Health needs to be evaluated once in a while to assess that your body is always in good condition.
Our diagnostic imaging includes both basic and newest interventions on the health systems.
At Tokyo Healthlink we vision to take the lead in providing superior quality of
diagnostic imaging and service. It is our commitment in bringing to our patients the
latest medical advances and most innovative technology at a reasonable cost.


X-ray computed tomography, also computed tomography (CT scan) or computed axial tomography (CAT scan), is a medical imaging procedure that utilizes computer-processed X-rays to produce tomographic images or ‘slices’ of specific areas of the body. These cross-sectional images are used for diagnostic and therapeutic purposes in various medical disciplines. Digital geometry processing is used to generate a three-dimensional image of the inside of an object from a large series of two-dimensional X-ray images taken around a single axis of rotation. CT produces a volume of data that can be manipulated, through a process known as “windowing”, in order to demonstrate various bodily structures based on their ability to block the X-ray beam. Although historically the images generated were in the axial or transverse plane, perpendicular to the long axis of the body, modern scanners allow this volume of data to be reformatted in various planes or even as volumetric (3D) representations of structures. Although most common in medicine, CT is also used in other fields, such as nondestructive materials testing. Another example is archaeological uses such as imaging the contents of sarcophagi. Usage of CT has increased dramatically over the last two decades in many countries.


Mammography is the process of using low-energy-X-rays (usually around 30 kVp) to examine the human breast and is used as a diagnostic and a screening tool. The goal of mammography is the early detection of breast cancer, typically through detection of characteristic masses and/or microcalcifications. Like all x-rays, mammograms use doses of ionizing radiation to create images. Radiologists then analyze the image for any abnormal findings. It is normal to use lower energy X-rays (typically Mo-K) than those used for radiography of bones.

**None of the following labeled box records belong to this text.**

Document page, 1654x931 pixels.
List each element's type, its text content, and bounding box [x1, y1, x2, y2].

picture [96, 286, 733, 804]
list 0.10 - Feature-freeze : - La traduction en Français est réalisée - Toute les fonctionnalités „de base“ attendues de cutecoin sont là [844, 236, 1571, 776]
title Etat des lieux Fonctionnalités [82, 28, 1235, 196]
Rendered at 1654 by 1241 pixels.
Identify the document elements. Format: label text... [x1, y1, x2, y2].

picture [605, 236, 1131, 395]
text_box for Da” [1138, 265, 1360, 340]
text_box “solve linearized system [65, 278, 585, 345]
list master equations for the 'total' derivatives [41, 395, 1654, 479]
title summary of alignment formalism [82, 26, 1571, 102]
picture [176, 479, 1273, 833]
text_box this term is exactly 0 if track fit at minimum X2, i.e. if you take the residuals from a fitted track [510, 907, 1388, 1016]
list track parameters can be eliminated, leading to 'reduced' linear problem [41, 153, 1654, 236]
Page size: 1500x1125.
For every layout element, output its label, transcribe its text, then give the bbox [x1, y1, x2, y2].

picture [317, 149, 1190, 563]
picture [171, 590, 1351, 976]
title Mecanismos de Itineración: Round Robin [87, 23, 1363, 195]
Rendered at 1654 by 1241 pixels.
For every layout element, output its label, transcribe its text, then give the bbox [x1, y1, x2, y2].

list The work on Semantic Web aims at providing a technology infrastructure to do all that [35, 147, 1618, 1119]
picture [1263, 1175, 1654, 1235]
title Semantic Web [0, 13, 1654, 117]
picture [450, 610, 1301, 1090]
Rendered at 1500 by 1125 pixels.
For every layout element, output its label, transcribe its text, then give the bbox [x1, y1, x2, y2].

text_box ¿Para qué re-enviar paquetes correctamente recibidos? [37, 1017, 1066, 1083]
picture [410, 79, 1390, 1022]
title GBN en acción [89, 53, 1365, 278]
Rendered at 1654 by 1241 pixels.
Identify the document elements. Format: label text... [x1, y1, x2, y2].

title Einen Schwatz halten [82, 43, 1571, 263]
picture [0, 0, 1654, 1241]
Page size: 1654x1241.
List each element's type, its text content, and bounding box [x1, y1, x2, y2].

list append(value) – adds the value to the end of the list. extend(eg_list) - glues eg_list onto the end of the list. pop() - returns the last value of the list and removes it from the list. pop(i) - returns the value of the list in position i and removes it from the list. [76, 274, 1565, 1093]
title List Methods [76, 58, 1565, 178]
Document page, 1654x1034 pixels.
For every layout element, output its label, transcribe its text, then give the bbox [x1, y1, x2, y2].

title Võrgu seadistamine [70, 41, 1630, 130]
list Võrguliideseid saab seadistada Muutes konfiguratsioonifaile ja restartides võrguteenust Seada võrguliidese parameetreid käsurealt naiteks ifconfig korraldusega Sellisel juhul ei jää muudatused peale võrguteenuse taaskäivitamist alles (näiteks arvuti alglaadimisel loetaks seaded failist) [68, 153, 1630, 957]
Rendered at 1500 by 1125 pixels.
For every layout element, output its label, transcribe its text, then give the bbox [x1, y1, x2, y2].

Densitometry is the quantitative measurement of optical density in light-sensitive materials, such as photographic paper or photographic film, due to exposure to light. Optical density is a result of the darkness of a developed picture and can be expressed absolutely as the number of dark spots (i.e., silver grains in developed films) in a given area, but usually it is a relative value, expressed in a scale. Since density is usually measured by the decrease in the amount of light which shines through a transparent film, it is also called absorptiometry, the measure of light absorption through the medium. The corresponding measuring device is called a densitometer (absorptiometer). The logarithm of the reciprocal of the transmittance is called the absorbance or density.


Fluoroscopy is an imaging technique commonly used by physicians to obtain real-time moving images of the internal structures of a patient through the use of a fluoroscope. In its simplest form, a fluoroscope consists of an X-ray source and fluorescent screen between which a patient is placed. However, modern fluoroscopes couple the screen to an X-ray image intensifier and CCD video camera allowing the images to be recorded and played on a monitor. The use of X-rays, a form of ionizing radiation, requires the potential risks from a procedure to be carefully balanced with the benefits of the procedure to the patient. While physicians always try to use low dose rates during fluoroscopic procedures, the length of a typical procedure often results in a relatively high absorbed dose to the patient. Recent advances include the digitization of the images captured and flat panel detector systems which reduce the radiation dose to the patient still further.


Ultrasound is a cyclic sound pressure wave with a frequency greater than the upper limit of human hearing. Ultrasound is thus not separated from “normal” (audible) sound based on differences in physical properties, only the fact that humans cannot hear it. Although this limit varies from person to person, it is approximately 20 kilohertz (20,000 hertz) in healthy, young adults. The production of ultrasound is used in many different fields, typically to penetrate a medium and measure the reflection signature or supply focused energy. The reflection signature can reveal details about the inner structure of the medium, a property also used by animals such as bats for hunting. The most well known application of ultrasound is its use in sonography to produce pictures of fetuses in the human womb. There are a vast number of other applications as well.